The whole Kyoto/Copenhagen approach is wrong, anyway. It's basically impossible to solve an N-person prisoner's dilemma by agreeing "let's all play nice!". Standard economic theory, game theory, etc. says that (A) the agreement won't be agreed on by enough players and furthermore (B) those that do agree will cheat on the agreement. Let's see: A, check; B, check. Wow, economic theory actually works for once :faint:

What we need, folks, is a technical fix. Luckily, there are several reasonably promising candidates.
 
The carbon credits "market" is utterly disfunctional. It's counterfunctional. It's not only useless, it actually works against its intended purpose.

That said, it could work, if there was sufficient political will to make one work. We need to scrap existing arrangements and start afresh, because the current system is broken. Hopefully, Obama will jump on board. Maybe the West can pressure China somehow, too, with tariffs or taxes on imports from countries not signed up or something...
 
Well, the entire system is viable if we didn't hamstring our governments & totally only engage in token negotiations regarding carbon. I'm a bigger fan of a carbon tax, since it's so much easier.
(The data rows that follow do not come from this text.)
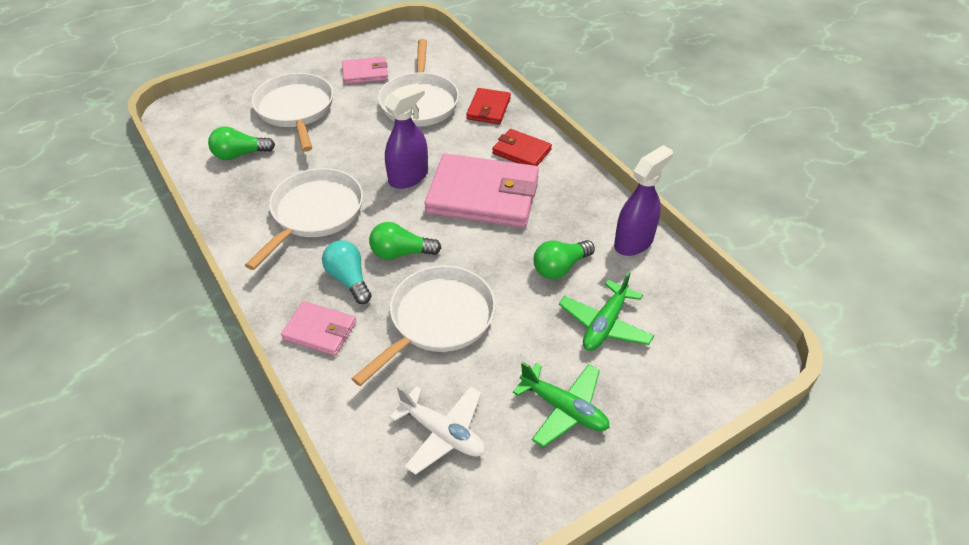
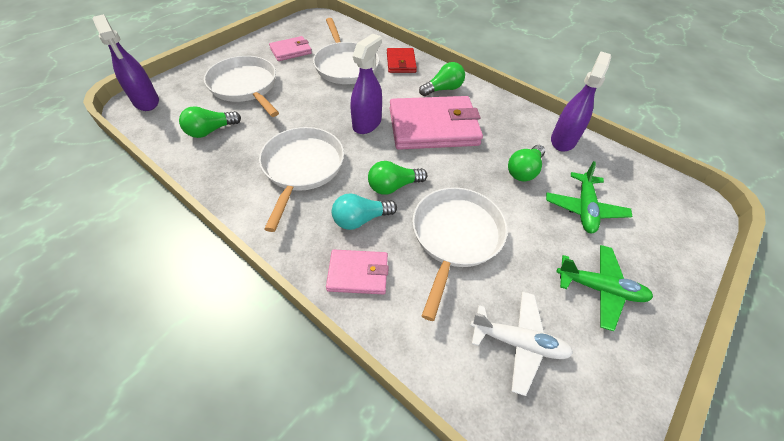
camera: 20 degrees left, 5 degrees up
(189, 110) = (146, 101): none -> purple spray bottle
(349, 279) = (361, 219): turquoise light bulb -> turquoise light bulb turned 60 degrees counterclockwise
(521, 151) = (443, 89): red wallet -> green light bulb

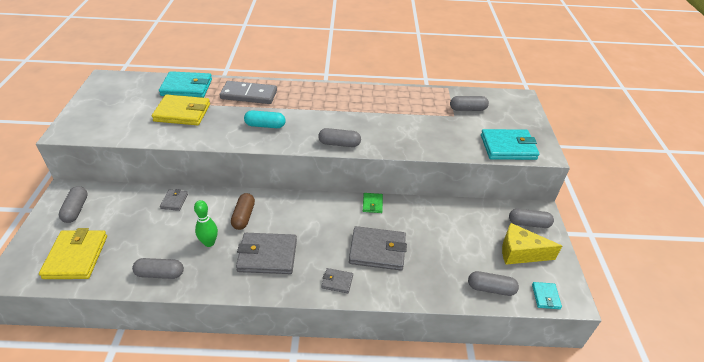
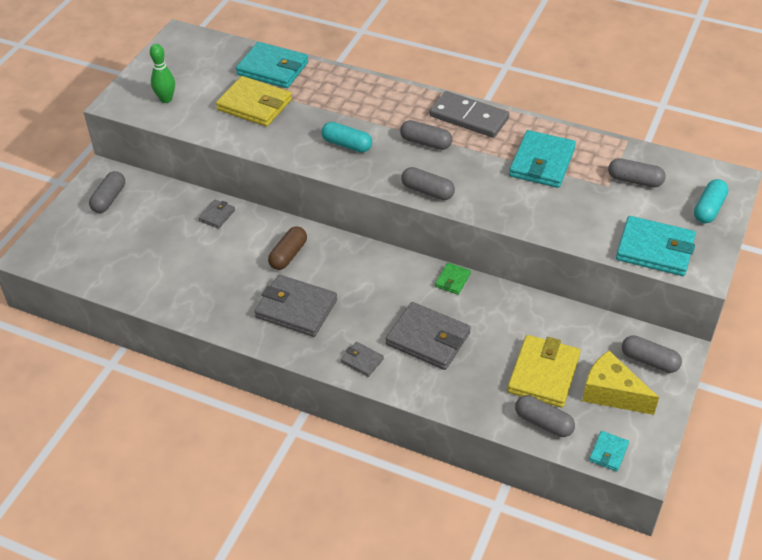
camera: 25 degrees right, 5 degrees up
(76, 257) = (95, 254): yellow wallet -> yellow wallet (543, 374)
(160, 274) = (174, 296): grey capsule -> grey capsule (425, 142)
(209, 243) = (238, 276): green bowling pin -> green bowling pin (166, 99)
(249, 95) = (345, 95): grey domino -> grey domino (469, 117)
(404, 110) = (542, 162): none -> turquoise wallet
(521, 116) = (708, 209): none -> turquoise capsule

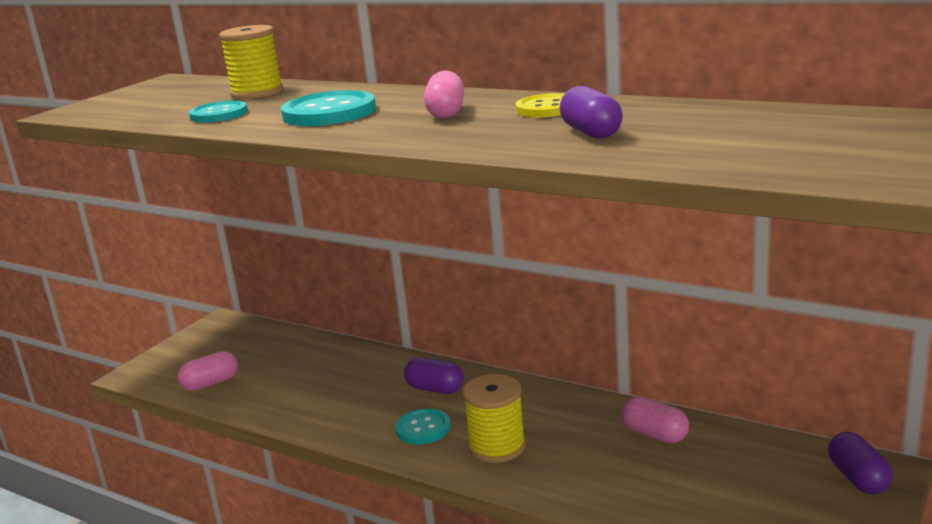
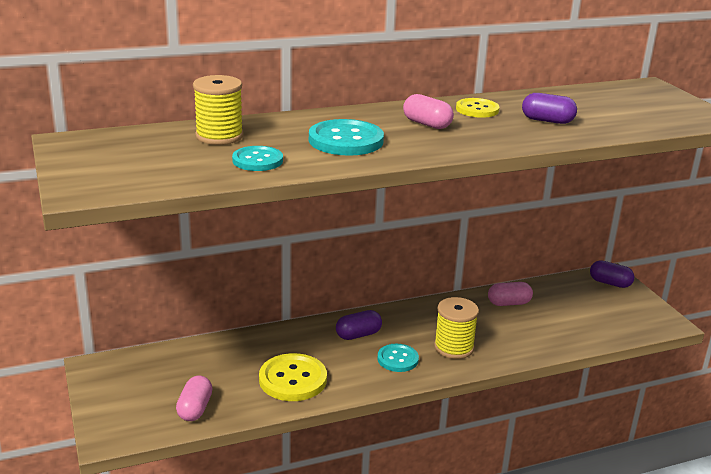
camera: 55 degrees left, 5 degrees up
(310, 398) = (293, 379): none -> yellow button

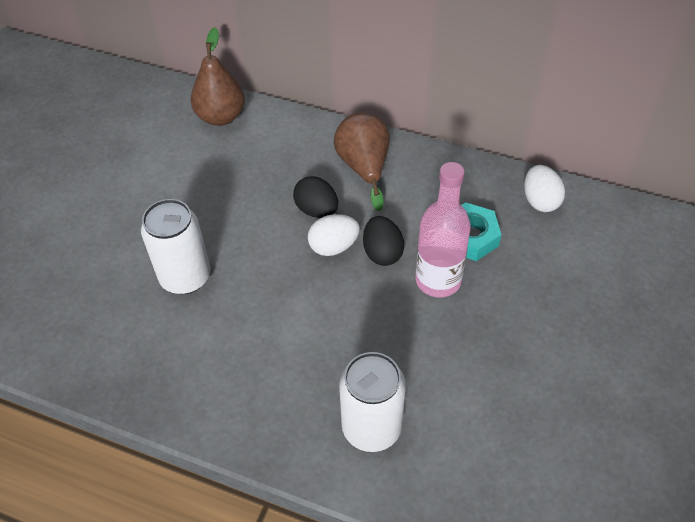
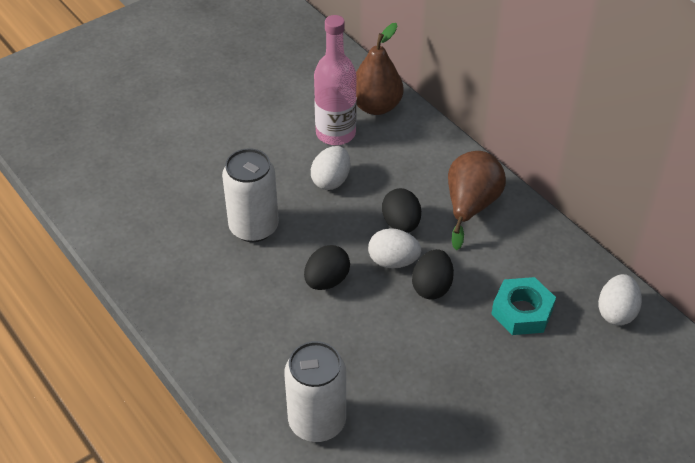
camera: 30 degrees right, 5 degrees down
(227, 200) = (331, 180): none -> white egg
(288, 293) = (326, 281): none -> black egg
(438, 280) = (464, 334): pink bottle -> pink bottle (335, 133)

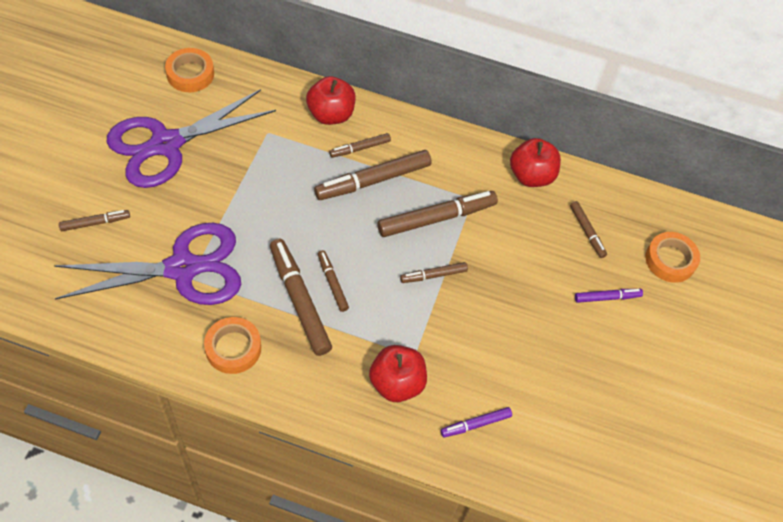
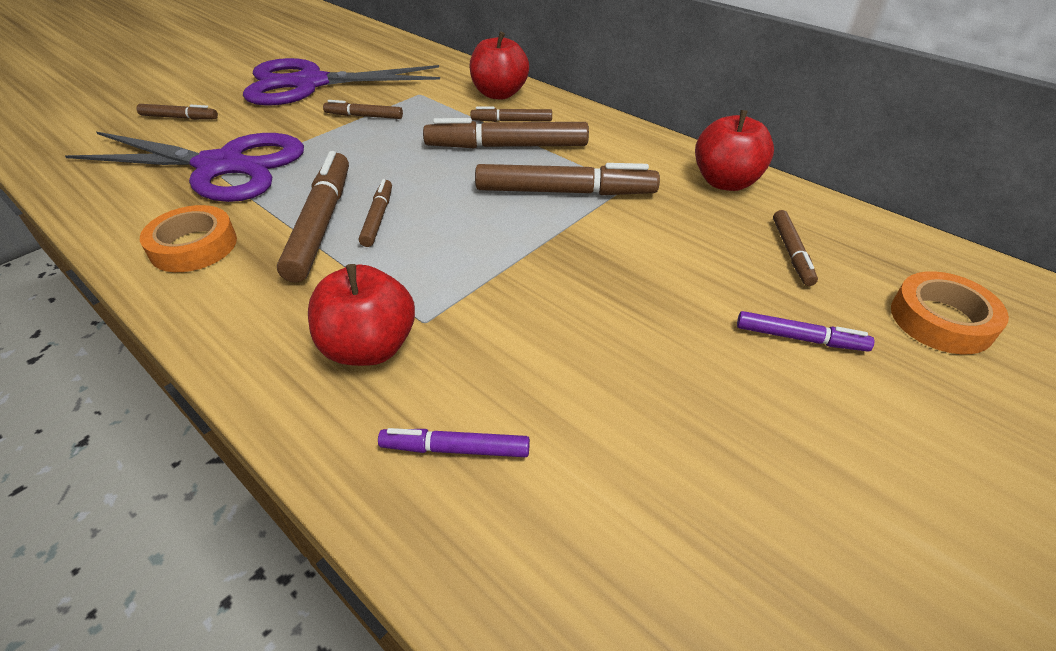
camera: 30 degrees right, 15 degrees down
(190, 74) = (381, 50): orange tape -> none
(433, 275) = (521, 243): brown marker -> brown marker (364, 116)

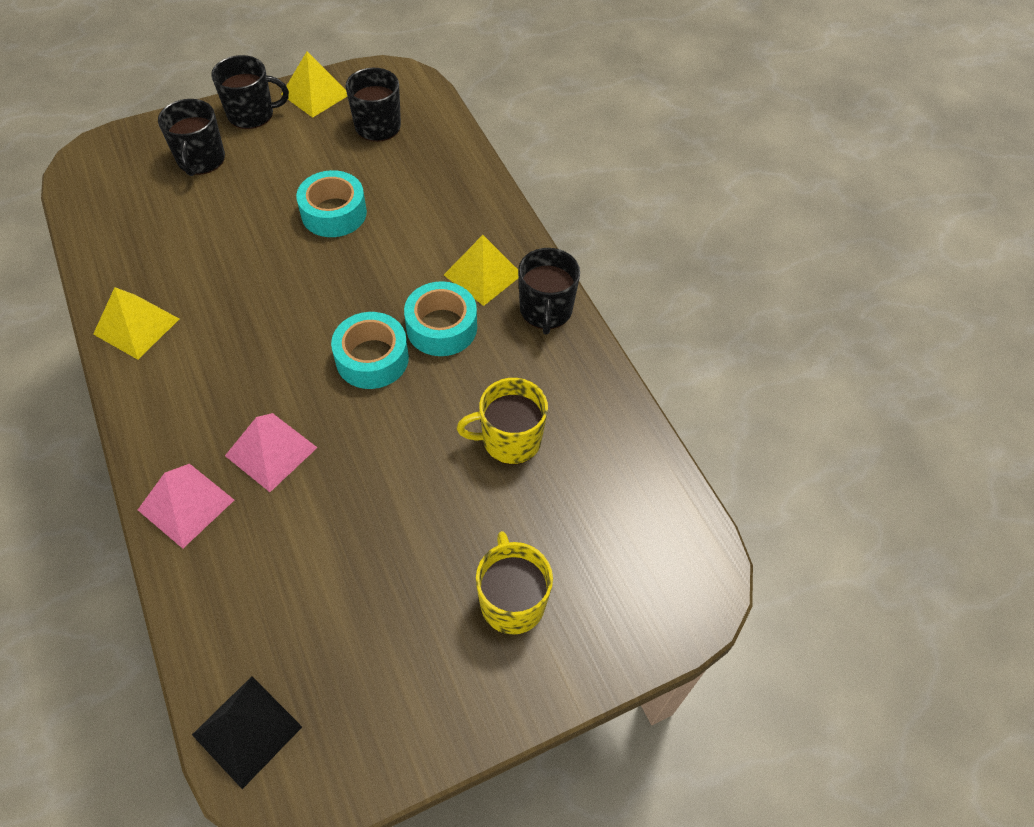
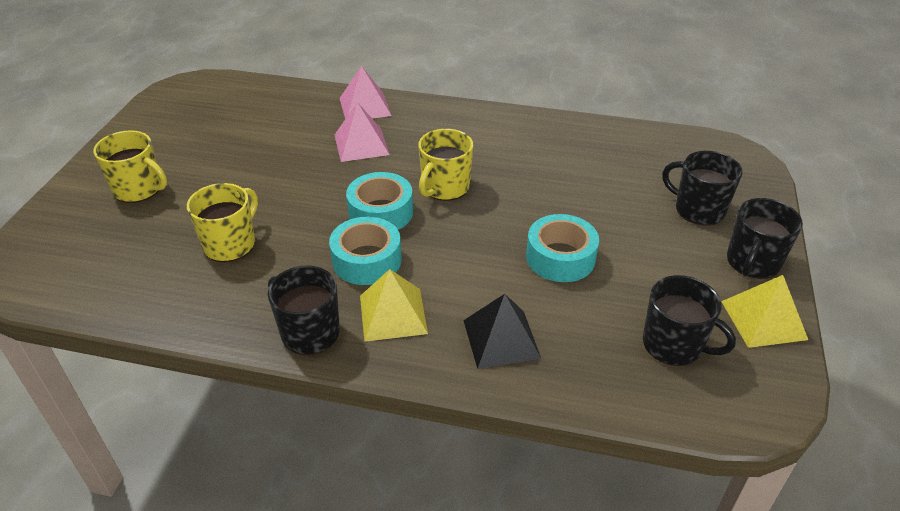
camera: 130 degrees right, 15 degrees down
(136, 326) = (527, 128): yellow pyramid -> none
(247, 730) = (219, 87): black pyramid -> black pyramid (501, 339)
(296, 334) = (445, 187): none -> yellow mug

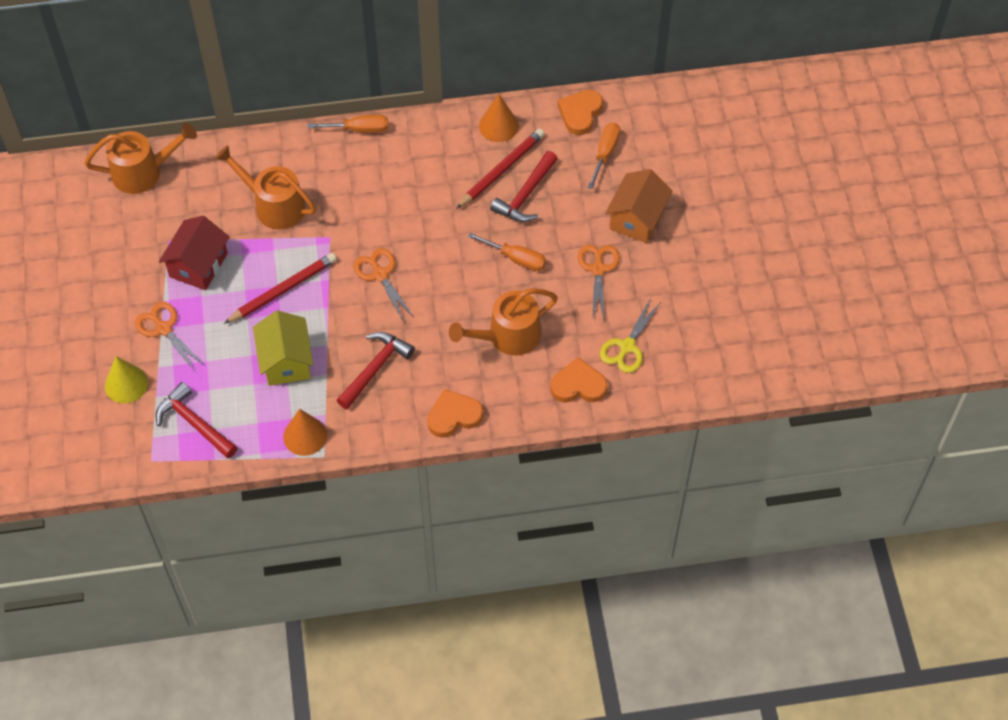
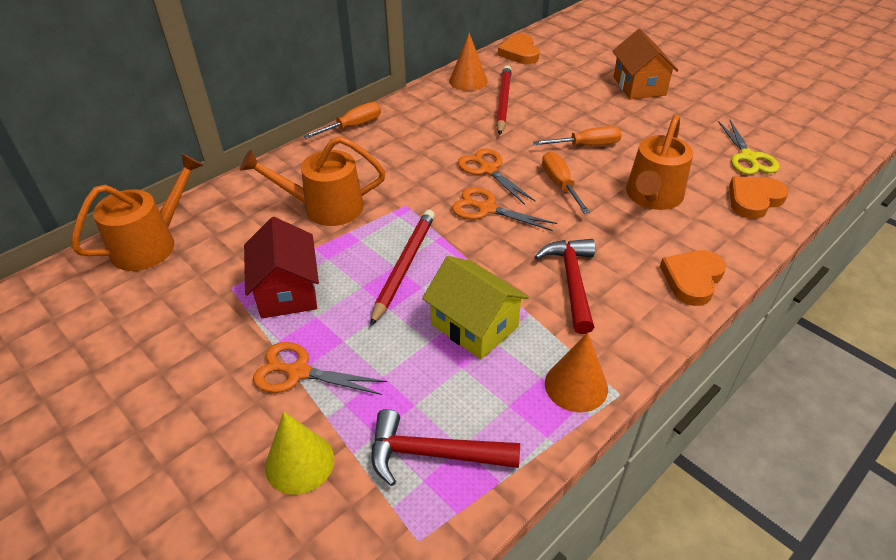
camera: 35 degrees left, 15 degrees down
(526, 195) = (541, 107): red hammer -> none
(598, 269) = (656, 123): orange scissors -> orange scissors (488, 170)
(605, 154) = (566, 64): orange screwdriver -> orange screwdriver (560, 184)

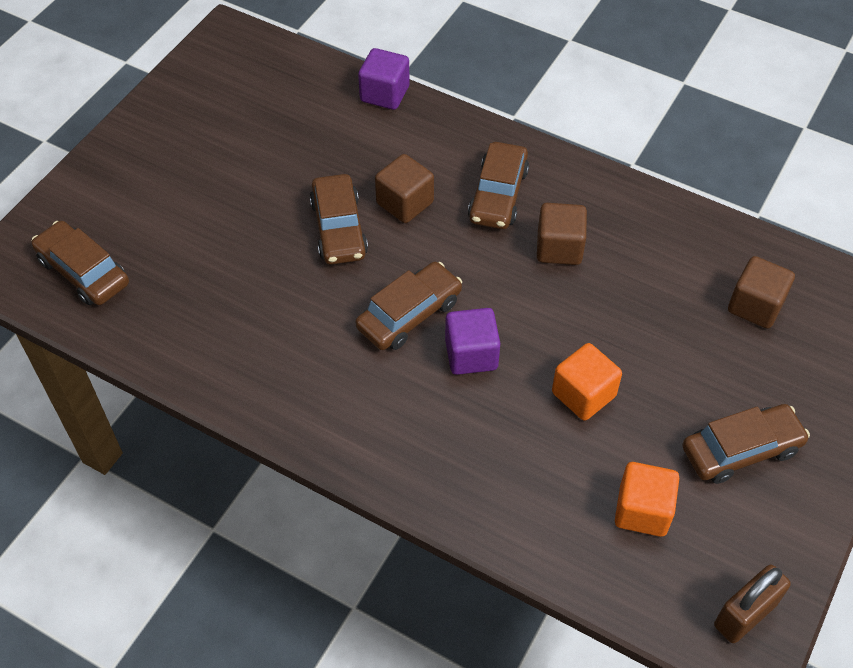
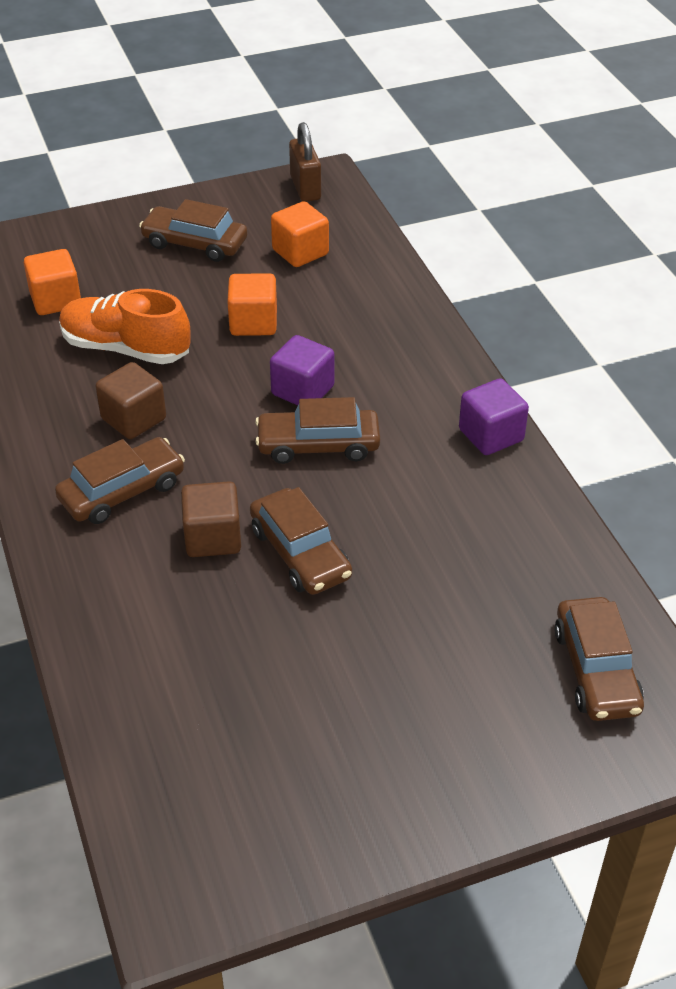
camera: 140 degrees left, 10 degrees down
(339, 228) = (300, 553): brown car -> brown car turned 120 degrees clockwise
(384, 94) = (90, 671): purple cube -> purple cube (491, 435)
(643, 300) = (126, 348): none -> orange shoe
(745, 614) = (305, 188): brown padlock -> brown padlock turned 75 degrees clockwise
(755, 306) = (56, 300): brown cube -> orange cube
The people who believe in plundering the Commons are the most wrong, but the second most wrong are the people who think mediocre efforts towards a treaty are superior to any local initiative & self-monitoring.
 
I didn't know the emission trading system was global, afaik the biggest market would be the European one.

The British Government, as revealed by the EU’s Official Journal, has allocated £60 million of taxpayers’ money to be spent on buying carbon credits from the Third World for the use of government buildings and other official purposes – so that our civil servants can continue to benefit from the CO2 emissions needed to keep their offices warm and lit.
[...]
The story then becomes even more bizarre.

In what way is it bad that some government institution buys emission rights to cover for the emissions it's responsible for? Before the system, they could keep their offices warm without having to buy emission rights, right?

If the point is that it's problematic that emission rights are bought from poor countries that need the emission rights themselves then I can sympathise, there's some credit to that. However this applies for most stuff we buy from poor countries, like food. Would poor countries benefit if we stopped buying their food exports?

Ofc if you don't like markets of any kind then you will not like this one either. There's a lot of crooks out there making money right now, legally, right in front of our eyes.

Regarding the efficiency: when throwing the lasso you can't have the loop being the same size as the neck it's targeting. First you get the lasso around the neck, then you tighten it and pull it where ever you want. The world is in the throwing phase here when it comes to the carbon permit market. It needs to be in place and somewhat functional before the emission cuts starts.